Este verano, The Frick Collection presentará Sol ardiente de junio, pintura célebre del artista Sir Frederic Leighton, que pertenece a la colección permanente del Museo de Arte de Ponce. La imagen de una mujer dormida en un brillante vestido color naranja es una obra maestra de la pintura británica que no ha sido vista por el público de Nueva York desde hace veinte años. De hecho, como obra icónica de su institución de origen, la pintura rara vez se presta y rara vez se muestra en los Estados Unidos. El trabajo se expondrá en una pared en el centro de la Sala Oval, rodeado de cuatro retratos de cuerpo entero por James McNeill Whistler, un artista que era parte de círculo de Leighton en Londres. Ambos artistas respondieron de distintas maneras al movimiento Esteticista, precursor de la modernidad.

Esta exposición, de una sola obra, será acompañada por un folleto ilustrado con ensayos de Susan Grace Galassi, curadora del Frick y por Pablo Pérez d’Ors, curador asociado de pintura europea del Museo de Arte de Ponce. «Estamos muy contentos de tener esta oportunidad para presentar una obra de Frederic , Lord Leighton y colaborar con el distinguido museo puertorriqueño —ambas por primera vez. Ver la obra maestra del pintor británico rodeada por cuatro retratos de cuerpo entero del expatriado americano —familiar para el visitante del Frick— destacará las cualidades distintivas de cada una de las figuras. También esperamos profundizar en la experiencia de los visitantes a través de programas públicos relacionados y otras actividades, comentó Galassi”. La exposición cuenta con el generoso apoyo de la Fundación Peter Jay Sharp y Marianna y Juan Sabater.

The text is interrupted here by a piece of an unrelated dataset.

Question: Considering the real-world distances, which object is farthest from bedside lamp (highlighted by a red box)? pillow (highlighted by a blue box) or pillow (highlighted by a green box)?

Frederic Leighton (1830-1896) fue un destacado pintor y escultor que estuvo activo en Londres durante casi cuatro décadas. Un intelectual, conocido sobre todo por su manejo de temas literarios, produjo una obra de un alcance amplio en la que logró unir el clasicismo académico y con el modernismo. Su interés en la evocación del estado de ánimo, en la armonía de color y la línea son especialmente evidentes en sus representaciones de la mujer en los estados de sueño o la autorreflexión profunda. Un tema favorito de los artistas posteriores del siglo XIX, la «bella durmiente» encarnaba nociones de atemporalidad y la lejanía de lo mundano y aludió a las representaciones antiguas y renacentistas de mujeres en reposo.

La obra de Leighton Sol ardiente de junio, que tiene como trasfondo los trabajos de Miguel Ángel y fue desarrollada con estudios meticulosos de un modelo vivo, se muestra como un diseño cuidadosamente forjado y, a la vez, sumamente natural. La forma sinuosa de la mujer llena el espacio de la pintura. Su torso y las extremidades se comprimen en un arreglo rítmico de curvas y ángulos. Con notable habilidad, Leighton transmite el peso del cuerpo y sugiere el pulso de la piel viva debajo de velos de gasa. Los colores vibrantes del vestido, las bufandas y el resplandor del cabello contra la piedra blanca fría; así como el reflejo del sol brillante del mediodía, en la inmensidad del mar en el fondo, evoca una atmósfera sofocante llena de sensualidad. El enfoque audaz tanto del color como de la presentación del cuerpo femenino distingue esta obra maestra clásica moderna.